Por Juan Andréu Monteagudo


Cierto día un hombre caminaba por el bosque y encontró un polluelo de águila. Al verlo desprotegido decidió llevárselo a su casa y lo puso en un gallinero. Estando allí, el polluelo aprendió a comer la misma comida que las gallinas y a conducirse como ellas. Un día, un hombre experto en zoología pasó por allí y le preguntó al propietario del gallinero, que por qué tenía un águila encerrada en el corral.
—Como le he dado la misma comida y siempre ha estado entre las gallinas, nunca ha aprendido a volar —respondió el propietario—. Se comporta como ellas, así que ya no es un águila, sino una gallina más.
Sin embargo, insistió el zoólogo:
—Es un águila y tiene instinto de volar, y con toda seguridad, se le puede enseñar a hacerlo. El zoólogo tomó en sus brazos suavemente al águila, y le dijo:
—Tú perteneces al cielo, no a la tierra, no eres gallina. Abre tus alas y vuela.
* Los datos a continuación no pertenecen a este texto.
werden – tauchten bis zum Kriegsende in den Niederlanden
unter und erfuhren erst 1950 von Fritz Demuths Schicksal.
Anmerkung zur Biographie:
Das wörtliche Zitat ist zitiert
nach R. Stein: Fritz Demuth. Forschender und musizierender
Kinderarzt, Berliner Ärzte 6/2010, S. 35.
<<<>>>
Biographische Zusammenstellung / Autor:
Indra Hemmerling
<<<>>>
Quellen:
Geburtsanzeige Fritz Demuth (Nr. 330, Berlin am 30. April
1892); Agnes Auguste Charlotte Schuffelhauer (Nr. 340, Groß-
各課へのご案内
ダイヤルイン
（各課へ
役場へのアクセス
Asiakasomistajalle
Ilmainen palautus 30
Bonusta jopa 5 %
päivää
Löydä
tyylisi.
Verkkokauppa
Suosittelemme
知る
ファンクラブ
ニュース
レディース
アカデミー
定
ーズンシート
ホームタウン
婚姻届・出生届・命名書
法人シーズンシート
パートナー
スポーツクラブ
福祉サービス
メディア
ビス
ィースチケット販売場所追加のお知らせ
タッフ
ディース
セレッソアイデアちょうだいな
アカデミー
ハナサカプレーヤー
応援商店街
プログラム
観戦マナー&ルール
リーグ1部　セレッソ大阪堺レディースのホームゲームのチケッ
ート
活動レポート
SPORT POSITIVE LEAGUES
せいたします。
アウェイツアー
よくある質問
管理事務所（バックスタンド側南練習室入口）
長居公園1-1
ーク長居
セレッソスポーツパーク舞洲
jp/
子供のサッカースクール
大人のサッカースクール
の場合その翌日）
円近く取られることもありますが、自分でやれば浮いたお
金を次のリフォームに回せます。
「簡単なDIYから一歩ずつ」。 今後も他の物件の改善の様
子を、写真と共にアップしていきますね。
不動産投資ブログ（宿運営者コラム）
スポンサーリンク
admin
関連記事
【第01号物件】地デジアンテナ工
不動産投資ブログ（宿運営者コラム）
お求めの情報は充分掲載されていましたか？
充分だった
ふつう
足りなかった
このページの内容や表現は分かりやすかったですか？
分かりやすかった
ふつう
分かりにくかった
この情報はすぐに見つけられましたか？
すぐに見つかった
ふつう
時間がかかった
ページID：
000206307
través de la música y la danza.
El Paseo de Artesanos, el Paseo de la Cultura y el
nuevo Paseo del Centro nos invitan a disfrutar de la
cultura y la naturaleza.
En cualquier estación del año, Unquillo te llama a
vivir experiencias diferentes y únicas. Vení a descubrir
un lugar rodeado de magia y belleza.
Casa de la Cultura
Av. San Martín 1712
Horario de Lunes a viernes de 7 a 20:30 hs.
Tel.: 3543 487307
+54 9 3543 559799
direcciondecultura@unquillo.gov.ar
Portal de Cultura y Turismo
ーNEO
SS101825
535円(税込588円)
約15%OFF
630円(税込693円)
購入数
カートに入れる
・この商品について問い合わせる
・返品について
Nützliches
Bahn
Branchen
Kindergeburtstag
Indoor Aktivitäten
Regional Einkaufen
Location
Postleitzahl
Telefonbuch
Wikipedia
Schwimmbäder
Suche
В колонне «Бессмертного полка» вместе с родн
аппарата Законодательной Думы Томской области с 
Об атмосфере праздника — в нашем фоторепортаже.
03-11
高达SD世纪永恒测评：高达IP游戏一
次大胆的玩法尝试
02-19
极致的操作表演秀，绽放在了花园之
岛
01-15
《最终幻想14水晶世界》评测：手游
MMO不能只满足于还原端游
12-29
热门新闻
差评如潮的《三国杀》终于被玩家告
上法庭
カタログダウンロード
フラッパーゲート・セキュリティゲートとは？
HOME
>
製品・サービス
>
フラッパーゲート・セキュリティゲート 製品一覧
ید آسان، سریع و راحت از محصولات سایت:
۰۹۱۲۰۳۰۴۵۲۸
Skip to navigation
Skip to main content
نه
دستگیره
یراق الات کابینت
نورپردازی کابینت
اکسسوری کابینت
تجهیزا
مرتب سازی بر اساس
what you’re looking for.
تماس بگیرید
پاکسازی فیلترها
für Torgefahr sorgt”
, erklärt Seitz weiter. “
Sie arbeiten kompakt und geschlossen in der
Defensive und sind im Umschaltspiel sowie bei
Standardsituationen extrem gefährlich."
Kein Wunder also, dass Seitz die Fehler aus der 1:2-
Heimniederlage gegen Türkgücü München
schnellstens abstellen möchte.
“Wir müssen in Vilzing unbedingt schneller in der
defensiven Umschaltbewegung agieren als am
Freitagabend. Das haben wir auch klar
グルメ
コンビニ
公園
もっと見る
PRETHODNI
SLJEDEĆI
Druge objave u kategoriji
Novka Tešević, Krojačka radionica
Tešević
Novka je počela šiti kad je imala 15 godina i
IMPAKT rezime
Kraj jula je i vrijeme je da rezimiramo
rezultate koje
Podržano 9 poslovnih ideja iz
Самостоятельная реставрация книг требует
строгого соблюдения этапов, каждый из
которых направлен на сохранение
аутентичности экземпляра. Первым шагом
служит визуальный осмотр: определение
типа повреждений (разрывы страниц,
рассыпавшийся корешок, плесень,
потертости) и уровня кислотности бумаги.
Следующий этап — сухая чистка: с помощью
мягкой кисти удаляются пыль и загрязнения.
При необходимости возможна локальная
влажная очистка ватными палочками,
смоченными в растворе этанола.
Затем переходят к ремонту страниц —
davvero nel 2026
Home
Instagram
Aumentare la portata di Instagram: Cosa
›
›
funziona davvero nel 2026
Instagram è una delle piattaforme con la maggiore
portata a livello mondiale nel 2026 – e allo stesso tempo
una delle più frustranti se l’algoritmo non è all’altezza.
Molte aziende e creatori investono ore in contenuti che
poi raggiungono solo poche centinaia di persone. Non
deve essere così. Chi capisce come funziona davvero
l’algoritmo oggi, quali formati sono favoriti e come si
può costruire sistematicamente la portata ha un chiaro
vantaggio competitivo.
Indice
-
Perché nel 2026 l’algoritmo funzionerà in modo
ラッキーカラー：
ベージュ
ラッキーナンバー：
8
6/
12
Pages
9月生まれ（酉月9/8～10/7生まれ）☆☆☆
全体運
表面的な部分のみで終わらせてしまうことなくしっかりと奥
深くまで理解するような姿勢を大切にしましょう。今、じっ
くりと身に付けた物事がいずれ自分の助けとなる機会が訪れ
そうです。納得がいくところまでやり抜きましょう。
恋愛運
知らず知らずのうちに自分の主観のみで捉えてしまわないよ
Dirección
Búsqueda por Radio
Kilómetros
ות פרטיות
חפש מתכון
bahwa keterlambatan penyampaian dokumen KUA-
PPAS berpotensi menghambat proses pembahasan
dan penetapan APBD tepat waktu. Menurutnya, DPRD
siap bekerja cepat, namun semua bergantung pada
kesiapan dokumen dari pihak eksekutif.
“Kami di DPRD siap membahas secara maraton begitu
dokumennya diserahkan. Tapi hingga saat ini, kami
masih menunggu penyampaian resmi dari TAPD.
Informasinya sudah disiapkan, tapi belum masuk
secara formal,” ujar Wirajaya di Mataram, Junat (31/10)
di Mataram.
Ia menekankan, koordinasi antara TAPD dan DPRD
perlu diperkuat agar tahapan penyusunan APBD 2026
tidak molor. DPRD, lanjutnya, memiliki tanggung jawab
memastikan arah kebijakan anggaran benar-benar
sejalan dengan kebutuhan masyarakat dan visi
El águila, sin embargo, estaba confundida y al ver que las gallinas comían, saltó y se reunió con ellas nuevamente. Al día siguiente el zoólogo llevó el águila al tejado de la casa y la animó, diciéndole de nuevo:

—Eres un águila, abre las alas y vuela.
Pero el águila saltó una vez más en busca de la comida de las gallinas. El zoólogo se levantó temprano al tercer día y sacó al águila del corral y la llevó a una montaña. La elevó directamente hacia el sol. El águila empezó a temblar, a abrir lentamente las alas y, finalmente, con un chillido triunfante, voló, alejándose en el cielo.